Dashboard
Evolving the developer dashboard into a lifecycle-driven customer platform
Problem
The Dashboard began as a transactional utility. Developers came to grab API keys, check logs, submit support tickets, and leave.
As Plaid expanded beyond read-only API products, the Dashboard became the primary surface customers used to onboard, launch, operate, and grow their businesses. The experience had not evolved alongside that shift, requiring customers to navigate a growing platform with little guidance.
Role & scope
I led design for the Dashboard, partnering with product and engineering to shape onboarding, launch, operations, and growth experiences across the platform. Over a multi-year effort, I helped establish the long-term vision for the Dashboard as a unified platform for customer-facing and partner-facing experiences.
Approach
To make the Dashboard useful to customers at every stage of their journey, I led a cross-functional effort to map the lifecycle from acquisition through onboarding, launch, ongoing operations, and growth, creating a shared model for customer needs at each stage.
This work revealed a larger challenge: teams were optimizing for individual products rather than the overall customer experience. The goal was to provide a self-serve experience that would help customers succeed across their journey. However, with very limited front-end engineering capacity, design had to be strategic about where it invested, favoring reusable patterns that could be built once and scale.
Adapting Home to the lifecycle
Home was a priority because it was the one surface customers returned to at every stage of their journey. The same page had to open as a first-time experience, guide onboarding and compliance, surface implementation tasks through Launch Center, and mature into an operational hub for established customers. Rather than build a separate Home for each stage, we made it respond to the customer’s position in their lifecycle, surfacing the guidance, insights, and actions relevant to that moment.
Building a scalable framework
A surface that adapts to every stage runs the risk of becoming a collection of bespoke experiences built independently by different teams. To prevent that, I worked with my team to establish a modular widget framework. Operational product tasks, key metrics, and communications could be surfaced on Home without custom builds, composing into an experience shaped to a customer’s stage and the products they used. For example, an established customer using Plaid’s Payment solution saw a Home with ACH Transfer KPIs in addition to core conversion metrics.

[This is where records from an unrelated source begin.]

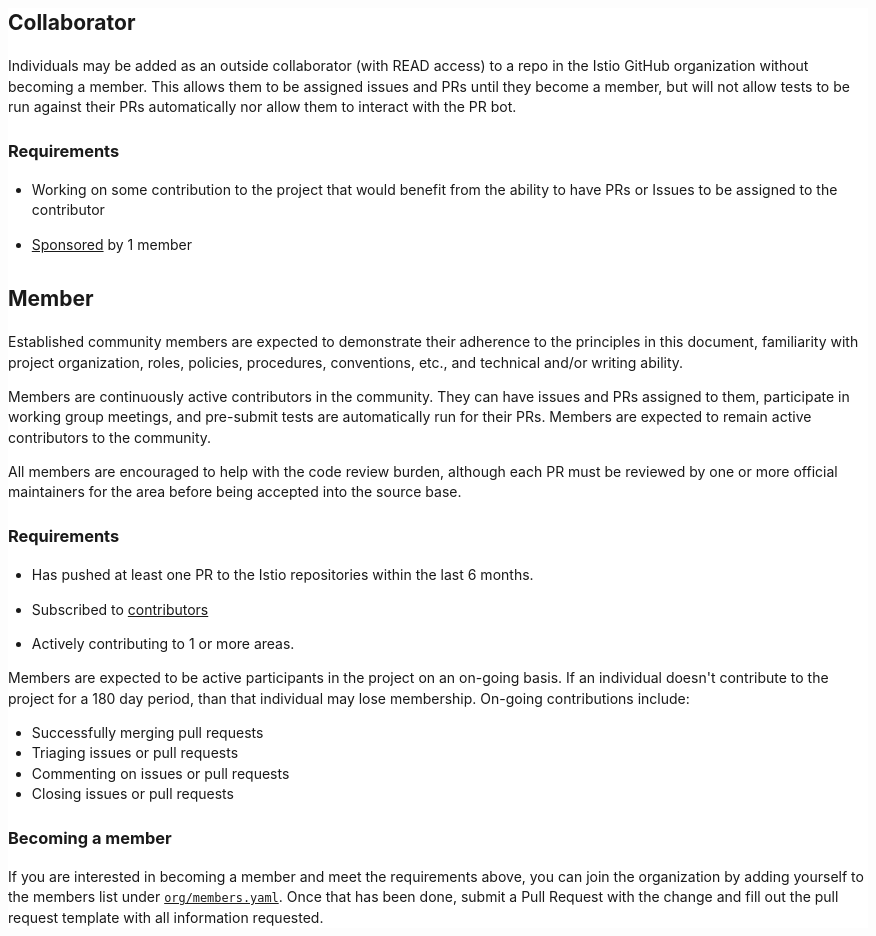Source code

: ## Collaborator

Individuals may be added as an outside collaborator (with READ access) to a repo in the Istio GitHub organization without becoming a member.
This allows them to be assigned issues and PRs until they become a member, but will not allow tests to be run against their PRs automatically
nor allow them to interact with the PR bot.

### Requirements

* Working on some contribution to the project that would benefit from the ability to have PRs or Issues to be assigned to the contributor

* <a href="#sponsor">Sponsored</a> by 1 member

## Member

Established community members are expected to demonstrate their adherence to the principles in this document, familiarity with project
organization, roles, policies, procedures, conventions, etc., and technical and/or writing ability.

Members are continuously active contributors in the community. They can have issues and PRs assigned to them, participate in working group
meetings, and pre-submit tests are automatically run for their PRs. Members are expected to remain active contributors to the community.

All members are encouraged to help with the code review burden, although each PR must be reviewed by one or more official maintainers for
the area before being accepted into the source base.

### Requirements

* Has pushed at least one PR to the Istio repositories within the last 6 months.

* Subscribed to [contributors](https://discuss.istio.io/c/contributors)

* Actively contributing to 1 or more areas.

Members are expected to be active participants in the project on an on-going basis. If an individual doesn't contribute to the project for
a 180 day period, than that individual may lose membership. On-going contributions include:

- Successfully merging pull requests
- Triaging issues or pull requests
- Commenting on issues or pull requests
- Closing issues or pull requests

### Becoming a member

If you are interested in becoming a member and meet the requirements above, you can join the organization by adding yourself to the members list under [`org/members.yaml`](org/members.yaml). Once that has been done, submit a Pull Request with the change and fill out the pull request template with all information requested.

Serving different user types
This modular foundation helped scale the Dashboard beyond customer-facing experiences. Open Finance and Bank Intelligence experiences, built for data partners, reused the shared patterns to display data-network insights. And the exchange ran both ways: data visualization widgets built for partner surfaces fed back into customer experiences, so investment in one area compounded across the others.
Outcome
Dashboard evolved from a collection of developer utilities into Plaid’s primary self-serve customer platform. The lifecycle-driven experiences improved engagement across the journey: first-time feature engagement increased 119%, launch rates increased 32%, re-engagement increased 350%, and support tickets dropped by roughly 41%.
It became the surface where customers onboarded, launched, operated, and grew their use of Plaid, directly driving substantial growth in Plaid’s product-led revenue as customers adopted and expanded on their own.